■ Consigne a: Réécrivez sous forme de tableau Markdown, avec les colonnes « Numéro » et « Contenu », la partie de la liste qui va de la ligne contenant « collector number: 5841 » jusqu'à la fin de la liste, ces deux bornes comprises et les lignes vides exclues.

■ Texte à lire:
● ● ●

Mendes respecte l’oeuvre originale dont il s’inspire, un roman de Richard Yates unanimement célébré (1), en en restituant toute l’amertume, toute la férocité.
Il a aussi l’intelligence de s’appuyer sur ses acteurs, tous très bons. Bien que son physique d’éternel adolescent ne colle pas vraiment à ce rôle d’homme mûr, DiCaprio réussit à rendre son personnage crédible et à restituer toute l’amertume du personnage, qui se déteste de n’avoir pas su réaliser ses rêves. Il lui apporte une densité et une intériorité rares. Kate Winslet, elle, est tout simplement époustouflante. Devant la caméra de son mari à la ville, elle livre la plus bouleversante prestation de sa carrière, avec une subtilité de jeu qui est l’apanage des plus grandes actrices. Elle mériterait bien de remporter l’Oscar lors de la cérémonie du 22 février prochain. (2).

● ● ●

■ Données fournies:
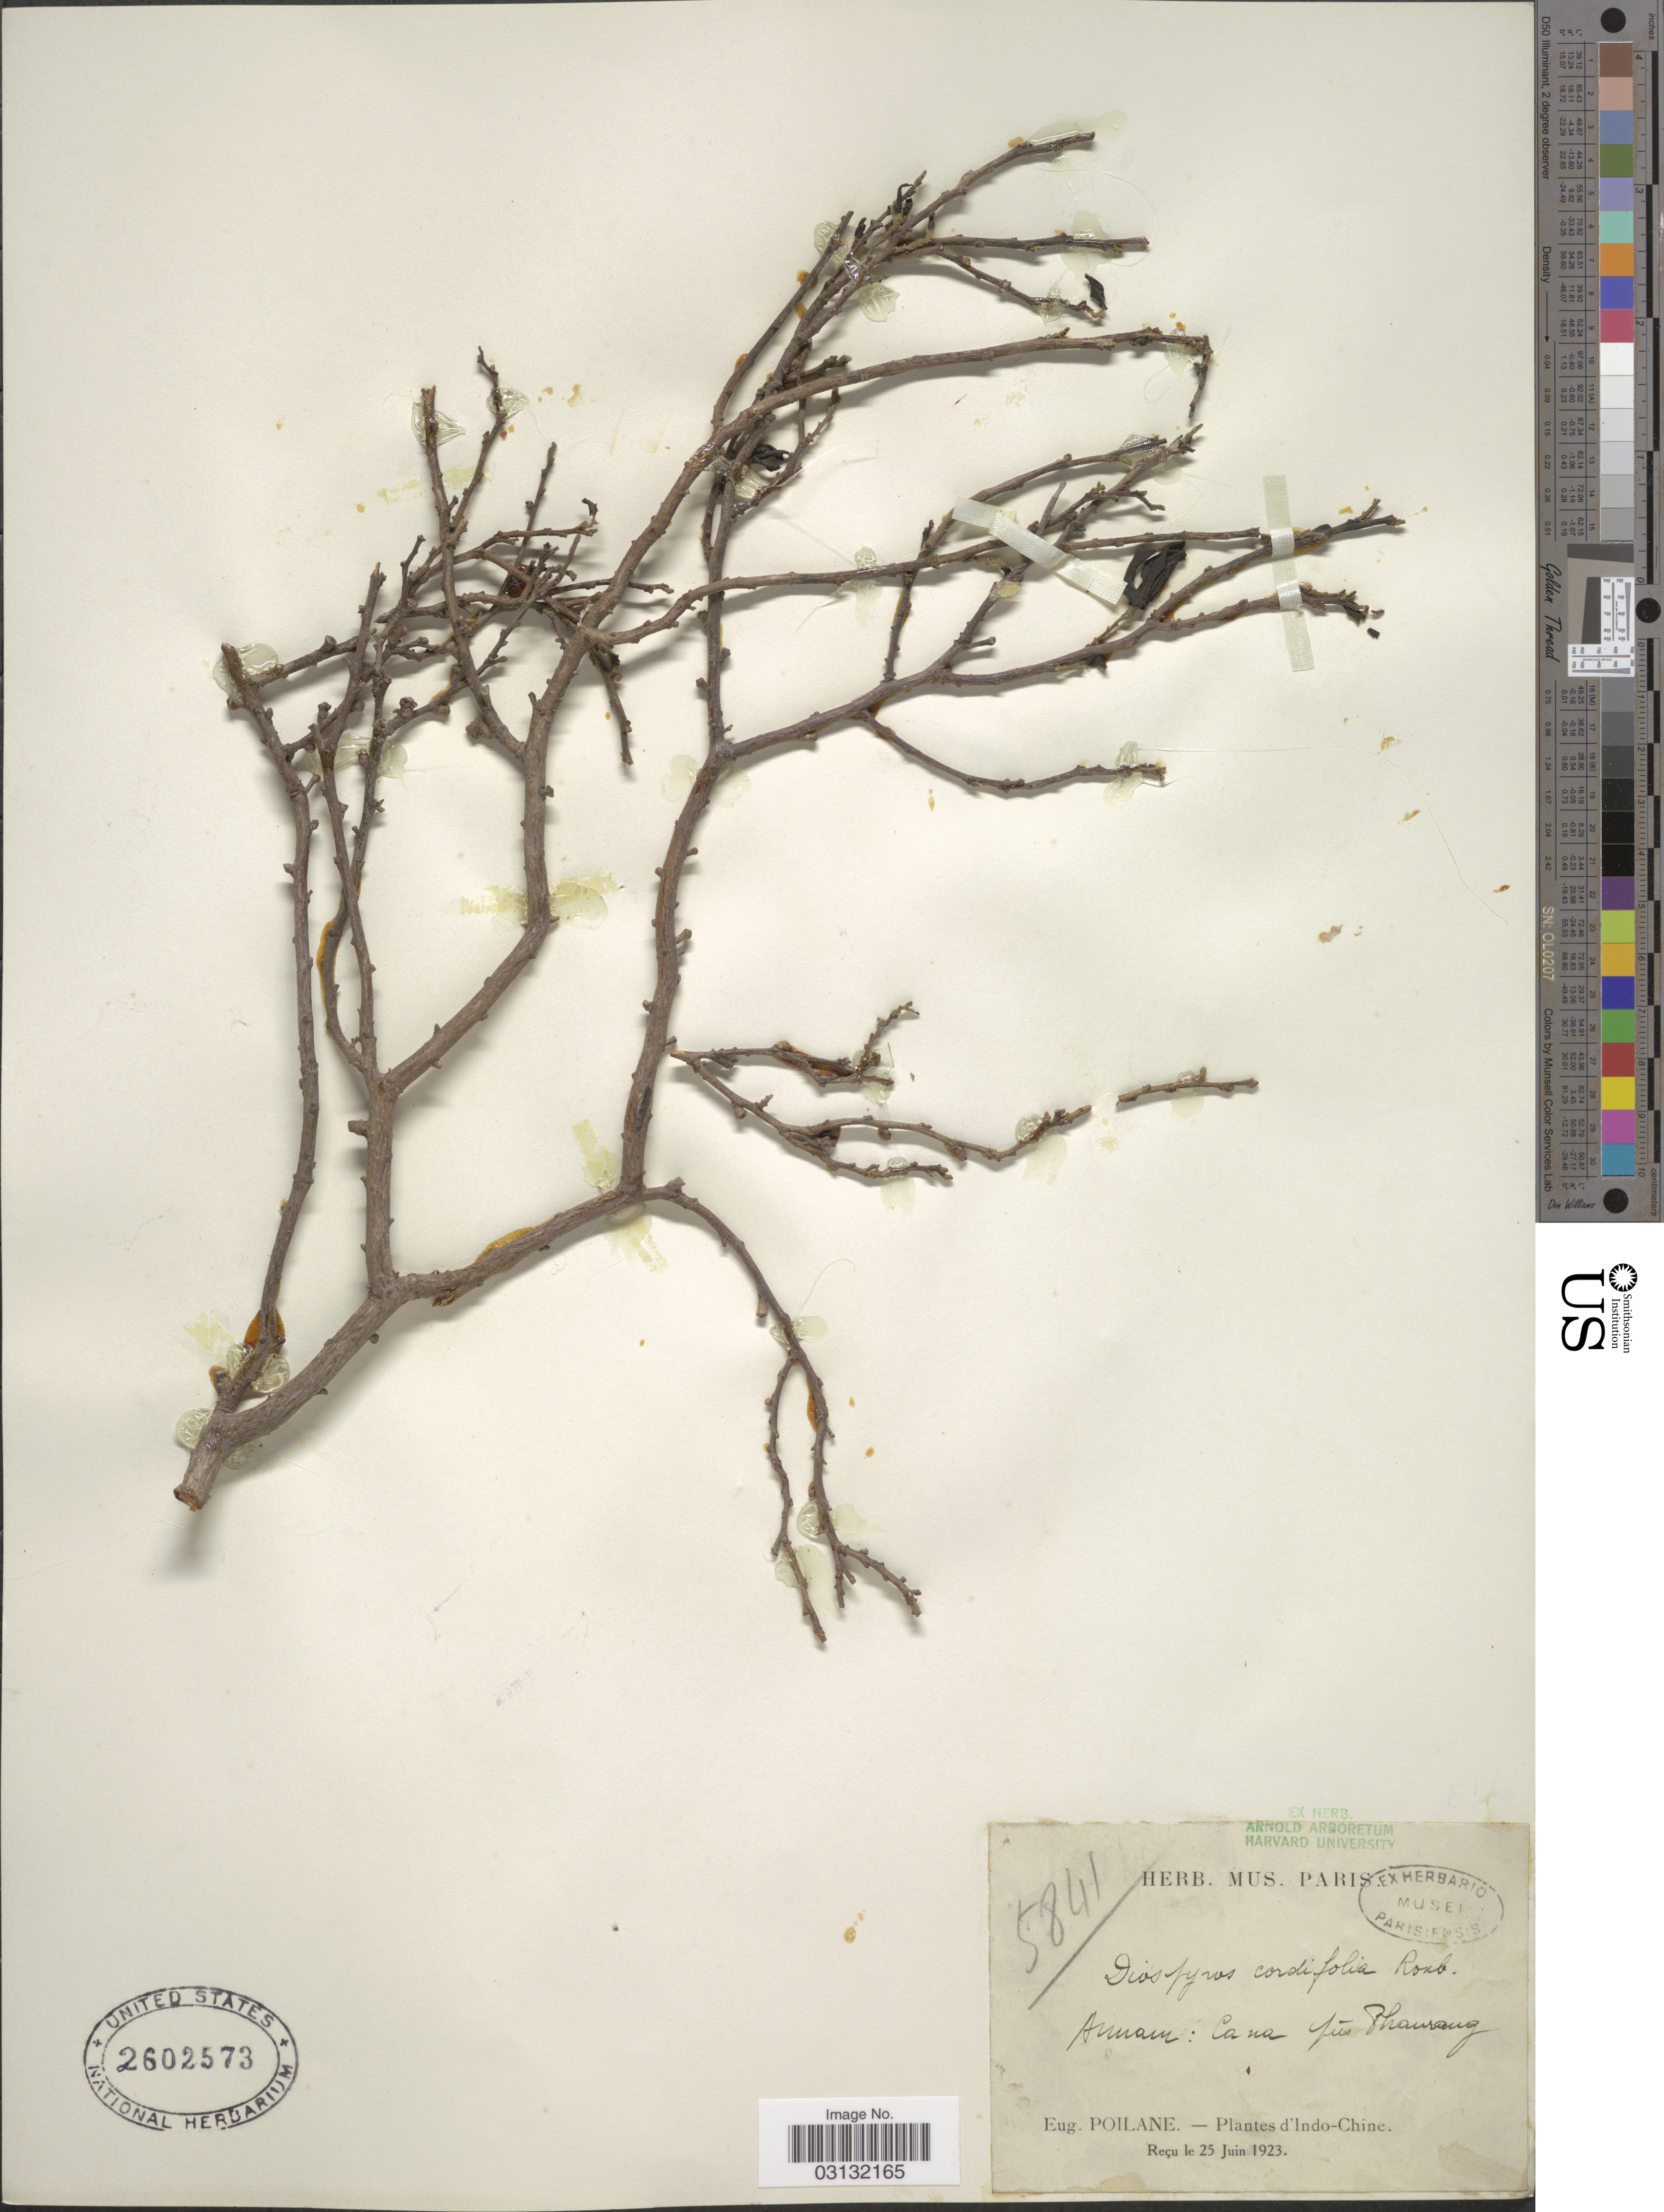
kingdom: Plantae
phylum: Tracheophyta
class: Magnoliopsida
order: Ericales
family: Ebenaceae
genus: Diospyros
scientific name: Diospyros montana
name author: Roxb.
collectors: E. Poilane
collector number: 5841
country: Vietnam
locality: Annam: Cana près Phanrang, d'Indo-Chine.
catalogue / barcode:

● ● ●

■ Consigne b: D'après la critique, de quel écrivain est le roman dont s'inspire Mendes ?

■ Corrigé a:
| Numéro | Contenu |
|---|---|
| 1 | collector number: 5841 |
| 2 | country: Vietnam |
| 3 | locality: Annam: Cana près Phanrang, d'Indo-Chine. |
| 4 | catalogue / barcode: |

■ Corrigé b: De Richard Yates.